I do my heavy analysis and backtesting in quantstrat (R framework) which handles this issue i'm talking about. But "backtester" looks promising so being able to backtest and go live in the same framework would be cool. I can't see myself fully doing a way with R though. -
def prenext(self): self.next() def next(self): feeds_with_data = [(i, d) for i, d in enumerate(self.datas) if len(d)] ...
That should give you the data feeds which actually have data.
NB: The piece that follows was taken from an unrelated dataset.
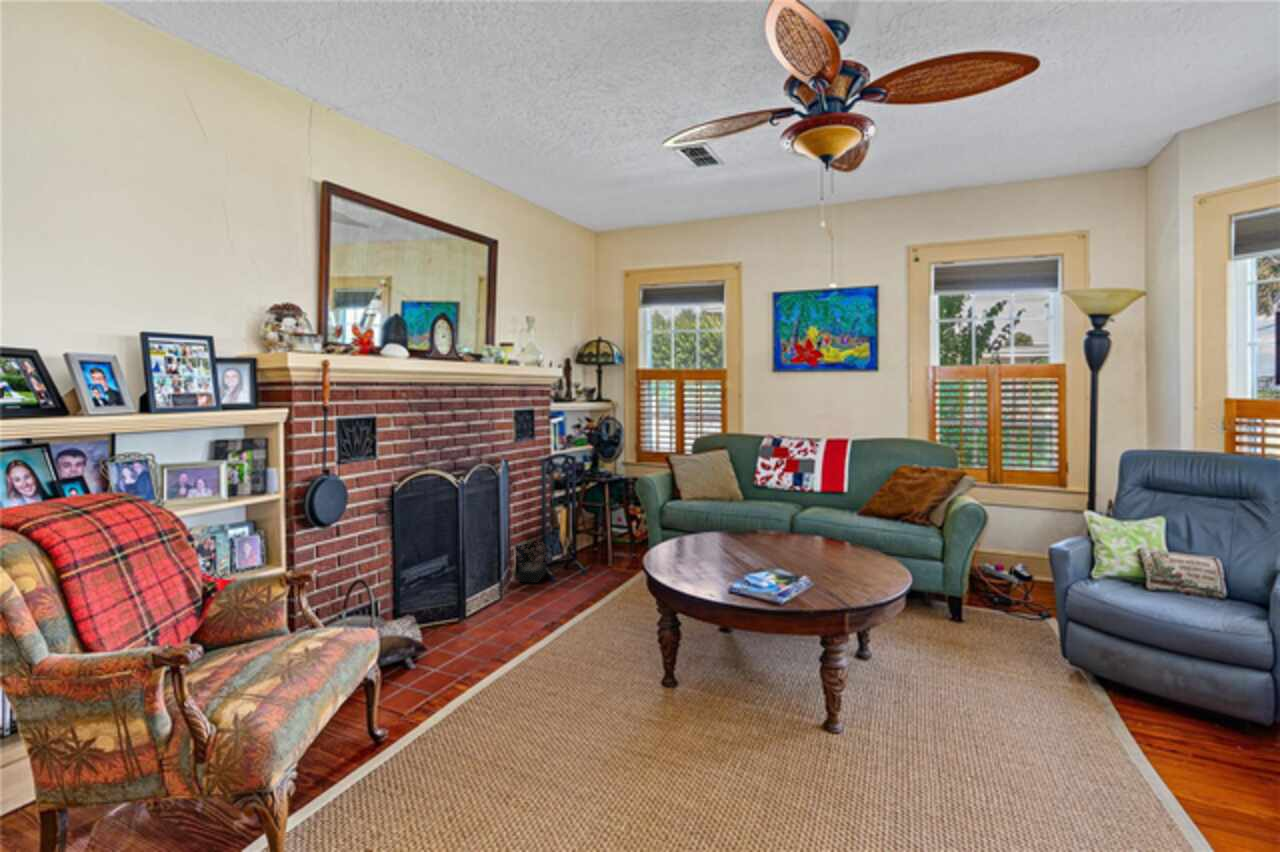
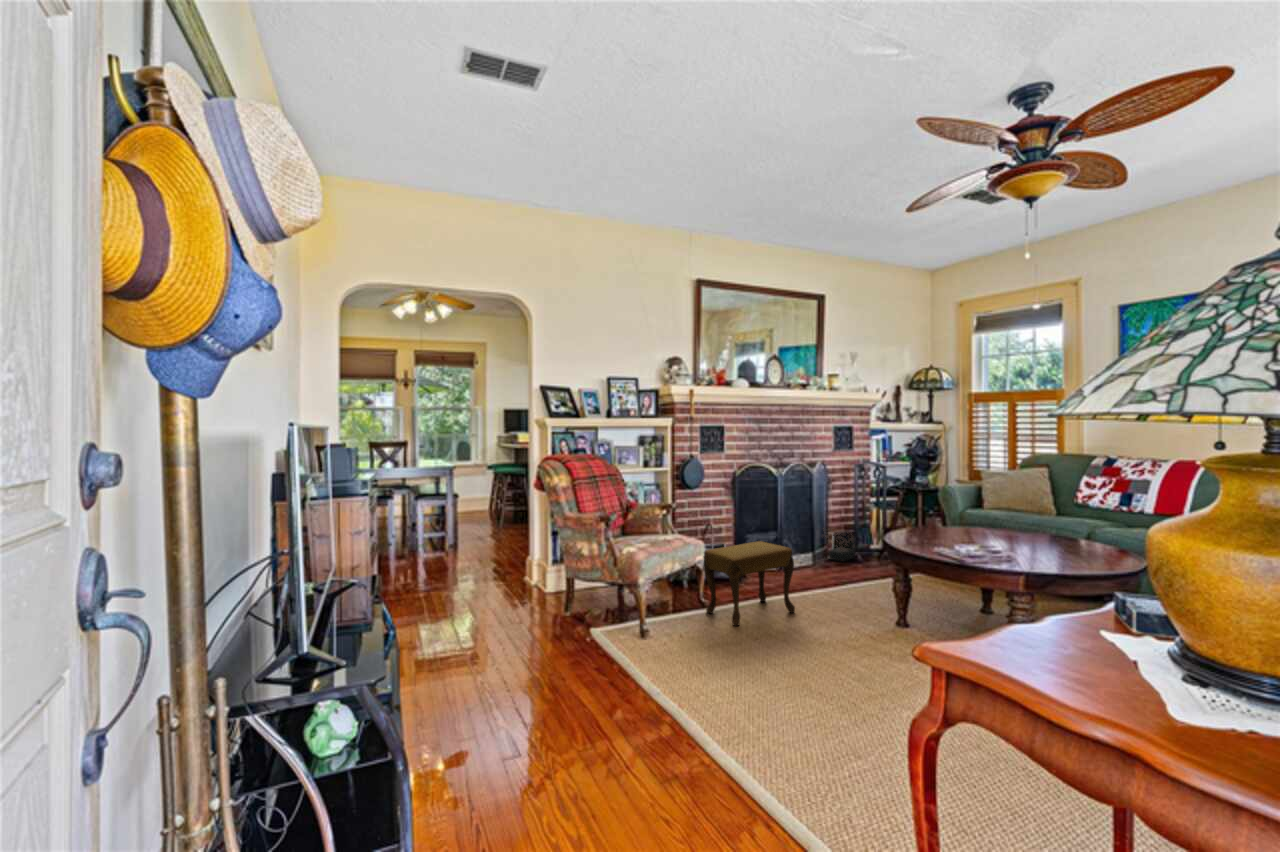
footstool: none [389,604,534,773] -> present [703,541,795,626]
The 2nd feat is to keep the indicators associated to the data. That's what
enumerate
is doing by giving you the index, which you can use into arrays which keep the indicators for the data.You should bear in mind that even if the feed has already data, that doesn't mean the indicators are ready yet. A similar scheme (
len
check) for each indicator is therefore needed. -
Note that data0 is the master data and sets the time when trades will start (using Paska Houso's trick above). So make sure data0 is the data feed with the oldest start date.
-
@benoît-zuber said in Backtesting multiple symbols with different date ranges - backtest won't start until all data feeds have data:
Note that data0 is the master data and sets the time when trades will start
I thought that restriction was removed some time ago in
backtrader
. Are you sure? -
@paska-houso Yes I have just tried again with the latest version and I am still getting the same result.
-
@kaya I realize I'm late to the party. Just wondering how you made out. Did you create several thousand datafeeds? I'm considering the same issue. Please let me know if you'd like to collaborate.
-
@scottz1 can you solve this question?
-
@Paska-Houso this way maybe have somthing error,for example,the shorter data can get before it happened.
-
@Paska-Houso I test this way,but it generate a terrible situation.for example:
2005-01-18, today Portfolio Value: 500000.00 2005-01-18, count:11,日期:2005-01-18,数据名称:meta,收盘价:1.0,成交量:1.0 2005-01-18, count:11,日期:2009-09-15,数据名称:RB0909.XSGE,收盘价:3600.0,成交量:720.0 2005-01-18, count:11,日期:2009-10-15,数据名称:RB0910.XSGE,收盘价:3432.0,成交量:720.0 2005-01-18, count:11,日期:2009-11-16,数据名称:RB0911.XSGE,收盘价:3630.0,成交量:240.0 2005-01-18, count:11,日期:2009-12-15,数据名称:RB0912.XSGE,收盘价:3703.0,成交量:1260.0 2005-01-18, count:11,日期:2010-01-15,数据名称:RB1001.XSGE,收盘价:3975.0,成交量:1140.0 2005-01-18, count:11,日期:2010-02-09,数据名称:RB1002.XSGE,收盘价:3820.0,成交量:660.0 2005-01-18, count:11,日期:2010-03-15,数据名称:RB1003.XSGE,收盘价:4010.0,成交量:2100.0 2005-01-18, count:11,日期:2010-04-15,数据名称:RB1004.XSGE,收盘价:4415.0,成交量:1440.0 2005-01-18, count:11,日期:2010-05-17,数据名称:RB1005.XSGE,收盘价:3915.0,成交量:1620.0 2005-01-18, count:11,日期:2010-06-17,数据名称:RB1006.XSGE,收盘价:3978.0,成交量:360.0 2005-01-18, count:11,日期:2010-07-15,数据名称:RB1007.XSGE,收盘价:3787.0,成交量:360.0 2005-01-18, count:11,日期:2010-08-16,数据名称:RB1008.XSGE,收盘价:4094.0,成交量:240.0 2005-01-18, count:11,日期:2010-09-15,数据名称:RB1009.XSGE,收盘价:4440.0,成交量:300.0
-
May I suggest as an additional option just zero-padding, symmetrization, or smooth padding out the short data feed to the length of the longest line? Then all the data will start at the same bar. At the end you can simply trim the output to match the actual individual line length if you wish.
-
I do this as follows:
class MyStrategy(bt.Strategy):
params = (('short', 5), ('long', 10))
def init(self):
self.inds = dict()
for i, d in enumerate(self.datas):
self.inds[d] = dict()
self.inds[d]['sma_s'] = bt.indicators.MovingAverageSimple(d.close, period=self.params.short)
self.inds[d]['sma_l'] = bt.indicators.MovingAverageSimple(d.close, period=self.params.long)
self.inds[d]['start_time'] = d.datetime.date(self.params.long)
self.inds[d]['start_flag'] = 0def prenext(self):
for i in range(3):
if self.datas[i].datetime.date() == self.inds[self.datas[i]]['start_time']:
self.inds[self.datas[i]]['start_flag'] = 1
log_str = log_str + 'i={}, date={}, sma_s={}, sma_l={}\n'.format(i, self.datas[i].datetime.date(),
self.inds[self.datas[i]]['sma_s'][0],
self.inds[self.datas[i]]['sma_l'][0])
elif self.inds[self.datas[i]]['start_flag'] == 1:
log_str = log_str + 'i={}, date={}, sma_s={}, sma_l={}\n'.format(i, self.datas[i].datetime.date(),
self.inds[self.datas[i]]['sma_s'][0],
self.inds[self.datas[i]]['sma_l'][0])prenext() process data when time is not the same. If the time is the same, then go to next().